Quando mudei para São Paulo, há 3 anos atrás, vinda de uma cidadezinha do interior de Minas Gerais, além do caos, percebi que me adaptei a cidade, e isso ocorreu de tal maneira que mesmo aos fins de semana e com um tempo grande entre meus compromissos e o trajeto que faria, corria loucamente para chegar aos lugares sem nem saber por quê. Contei essa pequena estória por que é muito fácil nos condicionarmos a coisas e momentos que nem são nossos, a aprendizagem quer que o jovem seja protagonista dos seus momentos, assim como percebi o ritmo dos meus afazeres. E daí vem a pergunta: Mas, o que é aprendizagem?

Lá vamos nós…

A aprendizagem faz parte da ênfase educacional, processo onde o professor tem o papel de co-autor  na transformação do comportamento, construído através da experiência por fatores neurológicos, relacionais, emocionais e ambientais. O ato de aprender é resultado da sintonia entre estruturas mentais e ambientais. Na aprendizagem, o processo é construído e reconstruído continuamente.
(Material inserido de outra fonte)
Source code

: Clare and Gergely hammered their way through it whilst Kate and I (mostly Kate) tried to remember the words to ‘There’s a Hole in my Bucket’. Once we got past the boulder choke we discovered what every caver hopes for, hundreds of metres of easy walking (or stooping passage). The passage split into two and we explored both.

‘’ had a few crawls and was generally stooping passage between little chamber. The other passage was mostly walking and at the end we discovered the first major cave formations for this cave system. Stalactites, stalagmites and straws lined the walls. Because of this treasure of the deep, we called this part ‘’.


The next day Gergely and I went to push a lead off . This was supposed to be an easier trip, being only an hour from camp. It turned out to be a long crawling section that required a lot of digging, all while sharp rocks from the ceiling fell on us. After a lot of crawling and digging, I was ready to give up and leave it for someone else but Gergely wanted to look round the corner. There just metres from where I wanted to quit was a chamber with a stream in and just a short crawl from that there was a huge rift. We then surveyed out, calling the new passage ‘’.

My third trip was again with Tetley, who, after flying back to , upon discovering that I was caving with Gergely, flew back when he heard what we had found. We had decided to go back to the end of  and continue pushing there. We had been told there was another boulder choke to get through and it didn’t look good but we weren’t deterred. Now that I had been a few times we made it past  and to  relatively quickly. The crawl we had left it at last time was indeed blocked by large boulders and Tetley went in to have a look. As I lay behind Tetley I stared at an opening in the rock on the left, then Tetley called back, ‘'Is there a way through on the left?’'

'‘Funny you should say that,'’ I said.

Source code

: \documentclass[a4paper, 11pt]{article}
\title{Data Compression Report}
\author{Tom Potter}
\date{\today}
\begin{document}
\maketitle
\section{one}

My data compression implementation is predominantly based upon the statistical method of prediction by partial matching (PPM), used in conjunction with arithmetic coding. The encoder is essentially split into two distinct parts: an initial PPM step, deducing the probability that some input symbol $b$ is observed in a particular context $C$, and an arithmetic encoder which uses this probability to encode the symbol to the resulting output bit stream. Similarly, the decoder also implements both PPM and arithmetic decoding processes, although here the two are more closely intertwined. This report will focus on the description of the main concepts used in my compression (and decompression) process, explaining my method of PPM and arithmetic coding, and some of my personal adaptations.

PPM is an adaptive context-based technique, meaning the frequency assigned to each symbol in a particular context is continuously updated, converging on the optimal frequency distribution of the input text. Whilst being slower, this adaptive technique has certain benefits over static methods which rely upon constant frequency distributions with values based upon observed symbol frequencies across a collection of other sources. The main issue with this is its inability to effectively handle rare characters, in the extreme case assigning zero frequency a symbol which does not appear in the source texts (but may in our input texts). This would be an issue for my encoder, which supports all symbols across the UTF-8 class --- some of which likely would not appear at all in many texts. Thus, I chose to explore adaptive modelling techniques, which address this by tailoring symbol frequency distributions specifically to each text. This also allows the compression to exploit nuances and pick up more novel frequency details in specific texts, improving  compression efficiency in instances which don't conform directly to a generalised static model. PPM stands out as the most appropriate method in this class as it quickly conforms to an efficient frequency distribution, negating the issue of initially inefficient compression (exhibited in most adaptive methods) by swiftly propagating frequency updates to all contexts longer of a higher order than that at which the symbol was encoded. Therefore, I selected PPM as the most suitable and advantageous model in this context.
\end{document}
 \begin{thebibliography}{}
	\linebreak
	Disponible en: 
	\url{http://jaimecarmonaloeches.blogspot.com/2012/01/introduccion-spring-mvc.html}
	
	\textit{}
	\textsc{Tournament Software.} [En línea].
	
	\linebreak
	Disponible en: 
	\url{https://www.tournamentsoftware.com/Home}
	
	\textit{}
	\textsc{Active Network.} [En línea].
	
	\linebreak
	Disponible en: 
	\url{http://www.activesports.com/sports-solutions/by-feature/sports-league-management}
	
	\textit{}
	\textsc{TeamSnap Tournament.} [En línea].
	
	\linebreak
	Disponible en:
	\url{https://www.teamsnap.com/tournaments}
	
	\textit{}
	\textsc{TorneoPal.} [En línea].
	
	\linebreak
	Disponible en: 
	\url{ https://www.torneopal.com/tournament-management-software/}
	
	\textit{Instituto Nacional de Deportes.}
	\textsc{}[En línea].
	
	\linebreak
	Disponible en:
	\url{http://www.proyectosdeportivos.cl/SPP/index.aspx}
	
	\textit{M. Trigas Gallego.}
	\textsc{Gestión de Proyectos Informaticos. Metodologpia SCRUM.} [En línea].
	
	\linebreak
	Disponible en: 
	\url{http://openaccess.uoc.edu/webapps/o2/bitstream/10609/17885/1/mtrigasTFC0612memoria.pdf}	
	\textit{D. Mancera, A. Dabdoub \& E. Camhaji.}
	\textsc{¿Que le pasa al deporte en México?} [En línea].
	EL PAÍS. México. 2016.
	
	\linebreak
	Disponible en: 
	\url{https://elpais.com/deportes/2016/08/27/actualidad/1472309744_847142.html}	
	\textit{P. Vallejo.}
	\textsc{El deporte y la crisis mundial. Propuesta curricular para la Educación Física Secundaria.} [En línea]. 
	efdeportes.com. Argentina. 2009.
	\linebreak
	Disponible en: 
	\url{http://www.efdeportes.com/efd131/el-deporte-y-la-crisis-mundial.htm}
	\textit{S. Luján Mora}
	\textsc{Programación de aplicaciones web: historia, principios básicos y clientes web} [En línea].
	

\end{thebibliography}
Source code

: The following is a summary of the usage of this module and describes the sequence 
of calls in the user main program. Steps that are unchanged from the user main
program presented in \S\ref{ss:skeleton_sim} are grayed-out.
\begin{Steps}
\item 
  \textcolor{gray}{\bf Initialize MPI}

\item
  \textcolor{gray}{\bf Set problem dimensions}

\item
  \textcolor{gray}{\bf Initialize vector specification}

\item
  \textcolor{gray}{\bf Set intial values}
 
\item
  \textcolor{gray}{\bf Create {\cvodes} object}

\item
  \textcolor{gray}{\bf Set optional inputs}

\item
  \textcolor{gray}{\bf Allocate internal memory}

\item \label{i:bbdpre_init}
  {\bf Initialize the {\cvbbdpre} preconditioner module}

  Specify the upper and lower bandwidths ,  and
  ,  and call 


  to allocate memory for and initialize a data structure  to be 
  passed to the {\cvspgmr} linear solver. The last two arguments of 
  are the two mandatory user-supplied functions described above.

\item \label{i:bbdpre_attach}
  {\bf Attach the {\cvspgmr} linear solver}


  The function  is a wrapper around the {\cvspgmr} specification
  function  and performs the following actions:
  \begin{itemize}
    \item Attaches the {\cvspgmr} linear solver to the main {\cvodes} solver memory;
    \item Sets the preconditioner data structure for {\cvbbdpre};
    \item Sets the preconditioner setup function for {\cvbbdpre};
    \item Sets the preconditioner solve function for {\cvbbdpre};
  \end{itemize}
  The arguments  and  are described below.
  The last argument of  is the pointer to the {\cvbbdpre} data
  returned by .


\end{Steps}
Do ponto de vista, do programa aprendiz, a instituição deverá promover a formação técnico-profissional metódica de adolescentes e jovens, desenvolvida por meio de atividades teóricas e práticas e que são organizadas em tarefas de complexidade progressiva. Tais atividades são implementadas por meio de um contrato de aprendizagem, com base em programas organizados e desenvolvidos sob a orientação e responsabilidade de entidades habilitadas. (Lei nº. 8.069/90 Art. 62 e CLT Art. 428)

Em todo esse processo existem resignificações dos sujeitos, novos formas de comunicação e construção de novas habilidades tipificando atitudes relevantes e competências. Por trás dessas ações, existe participação, mediação e interatividade, pois existe um novo ambiente de aprendizagem e redistribuição dos papéis de atores e co-autores, trabalhando também as incertezas e novas formas de interação e caminhos a seguir.

Nesse conceito pedagógico, orientadores e alunos interagem usando a mútua responsabilidade, confiança e dialogicidade para auto-avaliação de suas funções e participações. Esse processo é essencial, pois nesse encontro o orientador e o aluno vão construindo novos modos de se praticar a educação.

Os objetivos da aprendizagem são classificados em: domínio afetivo (gostos, atitudes e sentimentos), cognitivo (ligados a conhecimento e capacidade intelectual) e psicomotor (que sobressaem o uso dos músculos). No domínio cognitivo (conhecimento)  desenvolvemos habilidades de aceitabilidade, reconhecimento, aplicação, memorização, síntese e avaliação. Na parte afetiva trabalhamos receptividade, resposta , valorização e organização. No domínio psicomotor apresentamos habilidades relacionadas a movimentos básicos fundamentais.

Os conceitos abordados pela instituição e, naturalmente, pelas empresas, com apoio e acompanhamento da instituição, o jovem desenvolva e crie sua própria história e não tenha uma vida copiada, a sombra de outros e outras histórias. Ele como aprendiz é  protagonista da sua vida, focando na criatividade, criticidade e  cooperação, dando a ele o poder e a coragem de transformar  a sociedade e meio em que vive.